The next morning we had to let her go. Though I never saw her again, I’ve never forgotten my sadness and frustration that, apart from a few hours in a warm bed, some medicine and a decent meal, the system was not equipped to protect our patient from the harshness of her reality outside the hospital.

She limped back into the same problems she had before: no home, far too little nutritious food, inadequate clothing, no one to care for her, no social network to come to her aid. She was a vet with health coverage, but medical care alone was no match against the enormity of the social factors destroying her health and almost certainly shortening her life.

They didn’t teach us in med school how to connect the dots between health, health care, community prevention programs, and a continuum of services that allow people to enjoy healthy lives. Like many of my medical colleagues, we learned it the hard way, by going up against conditions controlling a patient’s health and coming away wanting.

Comprehending the linkage between the health of a single individual and the macro factors affecting all of society radically altered my understanding and practice of medicine, shaped my appreciation of health and economic policy as powerful tools for change, and sharpened my vision of this Foundation’s role in helping guide the country to better health and meaningful health system reform.

RWJF’s efforts to improve health and health care for years ran along parallel tracks. Now we are merging the tracks. After years of research, trial, error and trying again, we are able to put in the hands of America’s decision-makers a detailed picture of:

1

The causes of health care’s chronic failure to deliver higher-quality care, better patient outcomes and higher value.

2

The toxic social, economic and cultural factors that can determine the status of our health more than our engagement with the health care system itself.

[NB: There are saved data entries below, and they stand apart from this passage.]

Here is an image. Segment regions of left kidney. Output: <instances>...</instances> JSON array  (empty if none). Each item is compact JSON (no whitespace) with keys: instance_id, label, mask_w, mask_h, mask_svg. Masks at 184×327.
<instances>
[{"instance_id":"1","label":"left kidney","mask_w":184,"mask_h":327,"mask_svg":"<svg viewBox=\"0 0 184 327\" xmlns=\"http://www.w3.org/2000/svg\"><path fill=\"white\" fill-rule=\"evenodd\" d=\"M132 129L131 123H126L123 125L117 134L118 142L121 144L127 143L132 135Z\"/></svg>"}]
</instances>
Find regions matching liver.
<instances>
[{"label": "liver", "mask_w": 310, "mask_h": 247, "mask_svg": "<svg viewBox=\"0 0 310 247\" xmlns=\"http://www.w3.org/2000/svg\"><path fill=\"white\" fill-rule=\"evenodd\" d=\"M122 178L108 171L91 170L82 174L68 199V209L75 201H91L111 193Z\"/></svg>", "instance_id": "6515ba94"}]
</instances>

This is new. The earnest efforts of political, business and health system leaders to improve health and health care have been stymied for decades because the true causes and real cures remained hidden and mysterious. The veil, however, at long last is lifting; the mysteries solved.

We see four fundamental factors at play:

Once puzzling riddles of social and economic determinants of health no longer baffle us thanks to years of research and data gathering. We know the nature of health and health care depend so strongly on education, income level, race, geography and residence that the condition of any one depends upon the condition of all others.

New knowledge is re-engineering health care’s systems, driving how we measure the performance of doctors, hospitals, and health plans and reward their results, connect quality to patient outcomes, make performance information available to the public, redirect resources, and overcome regional and racial disparities in treatment and in health.

Knowledge has power. For political and health care leadership, not knowing is no longer an excuse for inaction. New insight and information are filling in the old blanks. Evidence is replacing guesstimates.

Improving health and health care without busting the budget or carelessly rekindling ideological fires is doable economically and politically. One study, for example, estimates spending could be cut 30 percent if we stopped providing care that is not needed.1

Reformulate the four factors and we have what we did not have before: A formula for change. It works this way:

Formula for Change
(Knowledge + Understanding) (Motivation + Action) Systems Change

The question remains: How do America’s leaders and policy-makers put the formula to work? The answer is clear: We translate our knowledge into action and we do it on a scale that hasn’t been done before. Yes, the barriers are formidable. But our health care system is in critical condition. The time to act is now and the action begins—but should not end—with coverage.